The cabin architecture is open to a diffuse combination of trim and texture options. Of the SLS AMGs we sampled, the composite console trim and black leather was the best combination to my mind. Classic Mercedes aviation-themed air vents, a new split vertical-spoke steering wheel and redesigned instrument binnacle tally the major cabin design elements of the SLS.

Does it go though? Well, I sampled the SLS on a ride and drive from Kyalami to Kromdraai and back before lapping the circuit. Obviously Dr. Thomas Weber, AMG research and development executive, never envisioned the SLS to traverse roads of such vacillating quality as Gauteng has.

Suffice it to say, AMG’s modern-day Gullwing supercar’s wheel oscillation and rebound calibration is best suited to billiard table smooth road surfaces.

What did appeal on the public road ride and drive was the DCT transmission’s smoothness and the big-block acoustic signature of the 6.2l V8  - especially on overrun. Perhaps one good consequence of the ill-fated Daimler-Chrysler marriage was German exposure to HEMI V8s, because the SLS AMG’s engine is simply the loudest, most sinister V8 soundtrack available in a car with catalytic converters. It sounds like popcorn being made in a nuclear reactor.

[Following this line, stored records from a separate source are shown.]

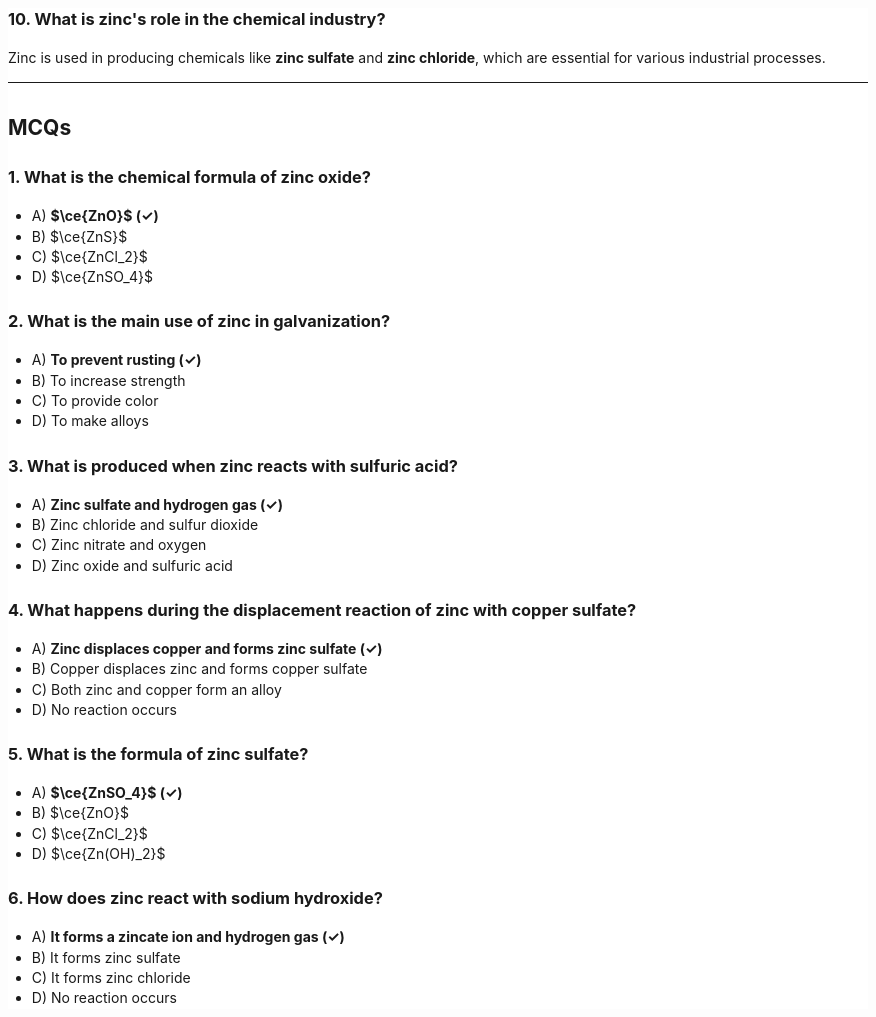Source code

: ### 10. What is zinc's role in the chemical industry?
Zinc is used in producing chemicals like **zinc sulfate** and **zinc chloride**, which are essential for various industrial processes.

---

## MCQs

### 1. What is the chemical formula of zinc oxide?

- A) **$\ce{ZnO}$ (✓)**
- B) $\ce{ZnS}$
- C) $\ce{ZnCl_2}$
- D) $\ce{ZnSO_4}$

### 2. What is the main use of zinc in galvanization?

- A) **To prevent rusting (✓)**
- B) To increase strength
- C) To provide color
- D) To make alloys

### 3. What is produced when zinc reacts with sulfuric acid?

- A) **Zinc sulfate and hydrogen gas (✓)**
- B) Zinc chloride and sulfur dioxide
- C) Zinc nitrate and oxygen
- D) Zinc oxide and sulfuric acid

### 4. What happens during the displacement reaction of zinc with copper sulfate?

- A) **Zinc displaces copper and forms zinc sulfate (✓)**
- B) Copper displaces zinc and forms copper sulfate
- C) Both zinc and copper form an alloy
- D) No reaction occurs

### 5. What is the formula of zinc sulfate?

- A) **$\ce{ZnSO_4}$ (✓)**
- B) $\ce{ZnO}$
- C) $\ce{ZnCl_2}$
- D) $\ce{Zn(OH)_2}$

### 6. How does zinc react with sodium hydroxide?

- A) **It forms a zincate ion and hydrogen gas (✓)**
- B) It forms zinc sulfate
- C) It forms zinc chloride
- D) No reaction occurs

The only major debit found during the road drive was an ergonomic one - the cruise control stalk being inadvertently activated when downshifting via the column mounted paddle shift. Surely a car as dynamically focused as the SLS AMG is enhanced by the exclusion of cruise control in principle?

And on the track

Returning to Kyalami for a few laps of the undulating Highveld circuit quickly exposed the SLS AMG’s talents. Chiefly, it does three things remarkably well.

Firstly, it makes an unholy noise.

Secondly, it builds road- and crankspeed with alarming urgency. Between the engine and road speed dials there is a seven-bar LED display acting as a shift guide of sorts.

The first four bars are white, the fifth one yellow and last two red. If you don’t shift by the time the yellow illuminates you’re stuck on the limiter.

For something of such voluminous capacity, the SLS AMG’s 6.2l V8 converts combustion to piston-speed with competition engine urgency.

Thirdly, it is very well balanced. The rigid aluminium spaceframe chassis, set damping and steering rack location (ahead of the front wheels’ centre point) ensure the SLS AMG turns-in dutifully, even if you are slightly optimistic with your entry speed. Down Kyalami’s mineshaft into the bowl – for instance – it handled the sudden change of axle load and direction with aplomb.

To illustrate just how well balanced the SLS is, Mercedes-Benz’s product specialist Graeme Ingram took me into a pit garage housing all the tyres they intended using for the media event. On closer inspection the worn-in tyres all had symmetrical abrasion patterns across the width of their tread, instead of the asymmetrical left or right bias usually found when road cars are pounded around a demanding circuit.

It is hardly cheap at R2.5 million, yet the SLS AMG feels genuinely special. The local models are better equipped than some other markets too. South African customers get dual-zone climate control, parktronic, COMMAND navigation, reversing camera, integrated media interface and neat car cover as standard.

Carbon-ceramic brakes are R140 000 and the laboriously adjustable AMG bucket seats (requiring complete unbolting to go up or down) are R17 500.

Can you really put a price on the joy (and sound?) of owning the last naturally-aspirated AMG V8 supercar? Thought so.